(Data listing Opens)
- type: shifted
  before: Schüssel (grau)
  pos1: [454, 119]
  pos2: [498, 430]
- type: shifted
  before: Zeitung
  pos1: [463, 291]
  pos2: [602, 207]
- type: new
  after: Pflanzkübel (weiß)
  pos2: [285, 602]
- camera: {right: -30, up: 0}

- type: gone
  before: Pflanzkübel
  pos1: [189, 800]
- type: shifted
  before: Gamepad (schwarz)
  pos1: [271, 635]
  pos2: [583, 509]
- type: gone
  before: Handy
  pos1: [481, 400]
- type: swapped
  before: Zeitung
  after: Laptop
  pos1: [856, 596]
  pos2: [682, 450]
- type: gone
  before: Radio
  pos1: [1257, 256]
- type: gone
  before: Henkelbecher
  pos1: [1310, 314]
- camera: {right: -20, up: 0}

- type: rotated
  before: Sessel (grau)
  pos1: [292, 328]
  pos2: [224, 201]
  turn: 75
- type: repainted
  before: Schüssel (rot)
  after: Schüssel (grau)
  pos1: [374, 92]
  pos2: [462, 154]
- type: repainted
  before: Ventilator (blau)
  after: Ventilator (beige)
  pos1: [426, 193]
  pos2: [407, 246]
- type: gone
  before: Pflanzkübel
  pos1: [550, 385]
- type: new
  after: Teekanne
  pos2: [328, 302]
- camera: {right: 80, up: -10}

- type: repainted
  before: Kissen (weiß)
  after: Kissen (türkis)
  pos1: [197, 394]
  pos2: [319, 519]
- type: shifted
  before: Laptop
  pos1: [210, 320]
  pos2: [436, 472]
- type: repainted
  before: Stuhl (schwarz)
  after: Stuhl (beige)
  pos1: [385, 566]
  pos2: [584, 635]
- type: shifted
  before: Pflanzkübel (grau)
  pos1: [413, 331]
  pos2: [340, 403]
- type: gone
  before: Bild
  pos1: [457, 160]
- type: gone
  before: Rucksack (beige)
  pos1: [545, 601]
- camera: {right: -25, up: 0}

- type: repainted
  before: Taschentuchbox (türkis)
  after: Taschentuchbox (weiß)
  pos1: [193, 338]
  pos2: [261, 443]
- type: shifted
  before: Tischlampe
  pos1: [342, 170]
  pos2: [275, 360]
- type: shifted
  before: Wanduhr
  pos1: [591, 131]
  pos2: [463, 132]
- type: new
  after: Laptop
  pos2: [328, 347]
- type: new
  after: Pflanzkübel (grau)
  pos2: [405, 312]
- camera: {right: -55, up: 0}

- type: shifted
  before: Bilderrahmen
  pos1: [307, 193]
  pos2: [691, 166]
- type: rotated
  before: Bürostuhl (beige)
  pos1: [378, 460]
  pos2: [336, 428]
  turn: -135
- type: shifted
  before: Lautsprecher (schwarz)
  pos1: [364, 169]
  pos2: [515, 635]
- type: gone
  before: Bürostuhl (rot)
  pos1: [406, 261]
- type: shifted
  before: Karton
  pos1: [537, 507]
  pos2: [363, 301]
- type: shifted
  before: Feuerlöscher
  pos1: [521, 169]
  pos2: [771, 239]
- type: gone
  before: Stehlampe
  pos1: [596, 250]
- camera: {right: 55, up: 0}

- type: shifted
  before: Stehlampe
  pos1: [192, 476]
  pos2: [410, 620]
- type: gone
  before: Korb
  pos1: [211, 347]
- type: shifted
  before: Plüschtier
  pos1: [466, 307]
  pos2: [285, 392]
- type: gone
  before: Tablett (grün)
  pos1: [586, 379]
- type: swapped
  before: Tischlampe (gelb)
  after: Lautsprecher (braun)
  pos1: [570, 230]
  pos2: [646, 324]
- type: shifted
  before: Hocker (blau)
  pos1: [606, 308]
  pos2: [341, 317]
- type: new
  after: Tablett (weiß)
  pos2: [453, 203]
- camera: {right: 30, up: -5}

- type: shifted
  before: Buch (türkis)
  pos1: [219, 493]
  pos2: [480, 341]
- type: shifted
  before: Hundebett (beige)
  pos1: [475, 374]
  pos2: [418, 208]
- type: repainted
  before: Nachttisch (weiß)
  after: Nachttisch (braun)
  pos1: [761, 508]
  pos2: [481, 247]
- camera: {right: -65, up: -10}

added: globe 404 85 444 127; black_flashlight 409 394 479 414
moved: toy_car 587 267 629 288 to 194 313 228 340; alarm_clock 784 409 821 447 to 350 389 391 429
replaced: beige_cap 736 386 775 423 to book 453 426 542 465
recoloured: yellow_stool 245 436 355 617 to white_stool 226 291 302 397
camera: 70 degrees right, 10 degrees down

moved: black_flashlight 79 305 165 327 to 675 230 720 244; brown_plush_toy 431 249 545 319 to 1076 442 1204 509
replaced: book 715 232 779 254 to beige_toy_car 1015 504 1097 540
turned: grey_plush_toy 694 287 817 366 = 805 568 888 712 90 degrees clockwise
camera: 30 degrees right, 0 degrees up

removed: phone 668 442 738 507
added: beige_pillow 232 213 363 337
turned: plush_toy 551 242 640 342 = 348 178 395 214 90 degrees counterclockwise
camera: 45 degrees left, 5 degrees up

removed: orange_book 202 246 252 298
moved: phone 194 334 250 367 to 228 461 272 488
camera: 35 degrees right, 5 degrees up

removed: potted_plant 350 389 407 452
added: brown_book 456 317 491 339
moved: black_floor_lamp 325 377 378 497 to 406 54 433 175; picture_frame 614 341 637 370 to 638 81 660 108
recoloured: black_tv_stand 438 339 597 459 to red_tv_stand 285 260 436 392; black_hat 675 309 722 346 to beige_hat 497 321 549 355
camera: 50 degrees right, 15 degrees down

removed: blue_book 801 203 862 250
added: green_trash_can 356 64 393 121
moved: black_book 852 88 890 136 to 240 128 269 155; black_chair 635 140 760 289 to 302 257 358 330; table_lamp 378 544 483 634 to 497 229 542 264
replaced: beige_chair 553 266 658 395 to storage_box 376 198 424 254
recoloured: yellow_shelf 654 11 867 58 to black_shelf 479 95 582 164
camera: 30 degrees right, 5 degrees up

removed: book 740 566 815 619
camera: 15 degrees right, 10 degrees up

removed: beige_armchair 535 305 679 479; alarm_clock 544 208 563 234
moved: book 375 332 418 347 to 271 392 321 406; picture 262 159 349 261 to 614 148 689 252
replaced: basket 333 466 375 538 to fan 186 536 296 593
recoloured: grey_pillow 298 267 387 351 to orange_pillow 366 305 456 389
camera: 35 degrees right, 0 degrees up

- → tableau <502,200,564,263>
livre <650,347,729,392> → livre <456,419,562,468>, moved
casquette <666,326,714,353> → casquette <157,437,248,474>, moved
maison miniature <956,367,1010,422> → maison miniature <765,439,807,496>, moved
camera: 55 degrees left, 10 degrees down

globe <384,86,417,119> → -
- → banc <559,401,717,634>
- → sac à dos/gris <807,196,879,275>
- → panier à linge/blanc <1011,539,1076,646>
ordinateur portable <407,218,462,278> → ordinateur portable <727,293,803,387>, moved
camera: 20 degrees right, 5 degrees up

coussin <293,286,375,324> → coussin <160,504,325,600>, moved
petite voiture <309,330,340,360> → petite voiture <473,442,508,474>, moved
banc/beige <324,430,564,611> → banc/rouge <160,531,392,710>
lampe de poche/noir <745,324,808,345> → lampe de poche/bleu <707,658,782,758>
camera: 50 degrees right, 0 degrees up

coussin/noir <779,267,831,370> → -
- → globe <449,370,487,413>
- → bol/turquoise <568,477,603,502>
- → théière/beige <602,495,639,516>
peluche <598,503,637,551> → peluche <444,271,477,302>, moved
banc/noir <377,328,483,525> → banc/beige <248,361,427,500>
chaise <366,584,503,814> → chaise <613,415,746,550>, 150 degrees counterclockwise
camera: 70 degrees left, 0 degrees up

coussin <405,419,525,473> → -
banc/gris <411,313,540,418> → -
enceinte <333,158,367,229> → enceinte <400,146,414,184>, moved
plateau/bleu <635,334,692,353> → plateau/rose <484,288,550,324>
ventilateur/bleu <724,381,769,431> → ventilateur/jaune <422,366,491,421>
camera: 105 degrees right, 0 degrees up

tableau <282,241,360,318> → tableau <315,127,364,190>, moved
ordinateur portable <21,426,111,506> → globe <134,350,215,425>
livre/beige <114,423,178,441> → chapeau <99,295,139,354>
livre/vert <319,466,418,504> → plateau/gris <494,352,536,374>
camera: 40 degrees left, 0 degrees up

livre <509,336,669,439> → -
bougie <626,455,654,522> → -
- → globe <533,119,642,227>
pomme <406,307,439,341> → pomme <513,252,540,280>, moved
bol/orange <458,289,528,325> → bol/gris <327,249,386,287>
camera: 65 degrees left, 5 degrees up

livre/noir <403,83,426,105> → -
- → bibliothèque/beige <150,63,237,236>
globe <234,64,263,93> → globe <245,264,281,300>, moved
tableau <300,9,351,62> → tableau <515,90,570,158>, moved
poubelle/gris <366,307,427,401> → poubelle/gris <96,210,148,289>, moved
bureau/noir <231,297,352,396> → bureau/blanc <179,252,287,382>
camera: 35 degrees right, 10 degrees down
(Data listing Closes)
# Exercise instructions
Of all the entries above, retype exactly the lines from the line with "moved: toy_car 587" to the line with "recoloured: yellow_stool 245", both included, and no others.

# Response below
moved: toy_car 587 267 629 288 to 194 313 228 340; alarm_clock 784 409 821 447 to 350 389 391 429
replaced: beige_cap 736 386 775 423 to book 453 426 542 465
recoloured: yellow_stool 245 436 355 617 to white_stool 226 291 302 397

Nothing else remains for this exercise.